Le valet de chambre de confiance de Louis XIII, qui se tenait toujours à la porte, entra.
«La Chesnaye, dit le roi, qu’on aille à l’instant même me quérir
M. de La Trémouille; je veux lui parler ce soir.
— Votre Majesté me donne sa parole qu’elle ne verra personne entre M. de La Trémouille et moi?
— Personne, foi de gentilhomme.
— À demain, Sire, alors.
— À demain, monsieur.
— À quelle heure, s’il plaît à Votre Majesté?
— À l’heure que vous voudrez.
— Mais, en venant par trop matin, je crains de réveiller votre
Majesté.
— Me réveiller? Est-ce que je dors? Je ne dors plus, monsieur; je rêve quelquefois, voilà tout. Venez donc d’aussi bon matin que vous voudrez, à sept heures; mais gare à vous, si vos mousquetaires sont coupables!
— Si mes mousquetaires sont coupables, Sire, les coupables seront remis aux mains de Votre Majesté, qui ordonnera d’eux selon son bon plaisir. Votre Majesté exige-t-elle quelque chose de plus? qu’elle parle, je suis prêt à lui obéir.
— Non, monsieur, non, et ce n’est pas sans raison qu’on m’a appelé Louis le Juste. À demain donc, monsieur, à demain.
— Dieu garde jusque-là Votre Majesté!»
Si peu que dormit le roi, M. de Tréville dormit plus mal encore; il avait fait prévenir dès le soir même ses trois mousquetaires et leur compagnon de se trouver chez lui à six heures et demie du matin. Il les emmena avec lui sans rien leur affirmer, sans leur rien promettre, et ne leur cachant pas que leur faveur et même la sienne tenaient à un coup de dés.

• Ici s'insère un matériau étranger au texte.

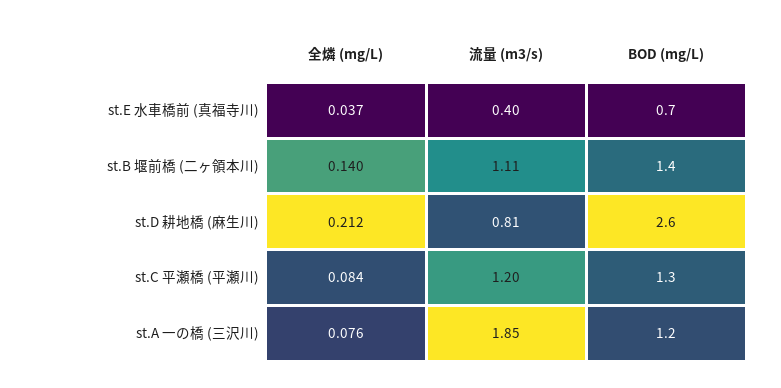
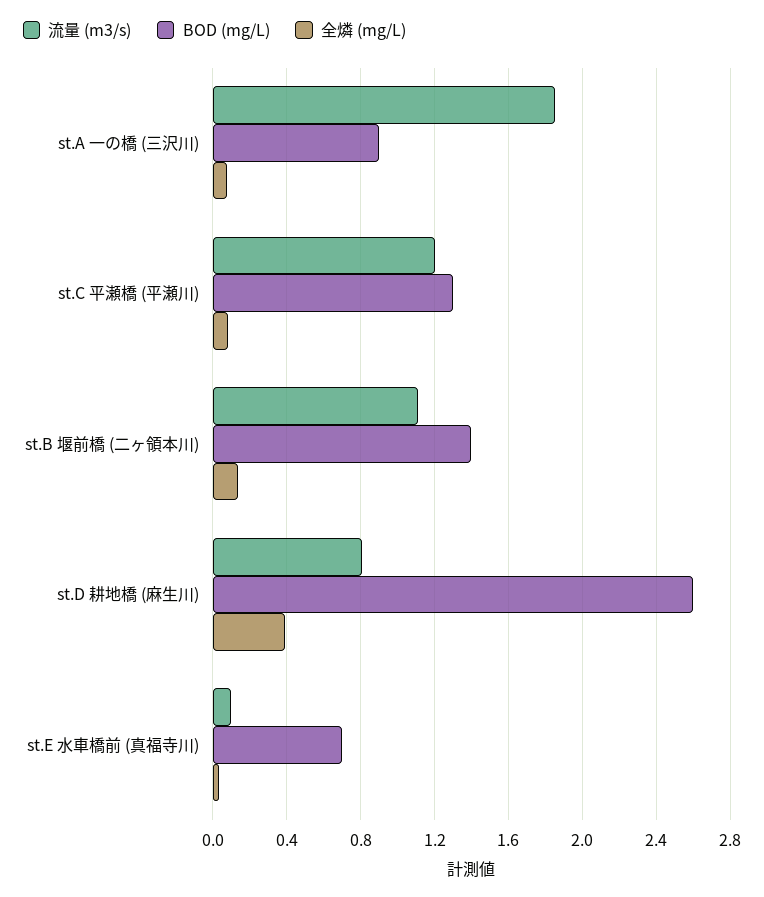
流量 (m3/s), st.E 水車橋前 (真福寺川): 0.4 -> 0.1
全燐 (mg/L), st.D 耕地橋 (麻生川): 0.212 -> 0.4
BOD (mg/L), st.A 一の橋 (三沢川): 1.2 -> 0.9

Arrivé au bas du petit escalier, il les fit attendre. Si le roi était toujours irrité contre eux, ils s’éloigneraient sans être vus; si le roi consentait à les recevoir, on n’aurait qu’à les faire appeler.
En arrivant dans l’antichambre particulière du roi, M. de Tréville trouva La Chesnaye, qui lui apprit qu’on n’avait pas rencontré le duc de La Trémouille la veille au soir à son hôtel, qu’il était rentré trop tard pour se présenter au Louvre, qu’il venait seulement d’arriver, et qu’il était à cette heure chez le roi.
Cette circonstance plut beaucoup à M. de Tréville, qui, de cette façon, fut certain qu’aucune suggestion étrangère ne se glisserait entre la déposition de M. de La Trémouille et lui.
En effet, dix minutes s’étaient à peine écoulées, que la porte du cabinet s’ouvrit et que M. de Tréville en vit sortir le duc de La Trémouille, lequel vint à lui et lui dit:
«Monsieur de Tréville, Sa Majesté vient de m’envoyer quérir pour savoir comment les choses s’étaient passées hier matin à mon hôtel. Je lui ai dit la vérité, c’est-à-dire que la faute était à mes gens, et que j’étais prêt à vous en faire mes excuses. Puisque je vous rencontre, veuillez les recevoir, et me tenir toujours pour un de vos amis.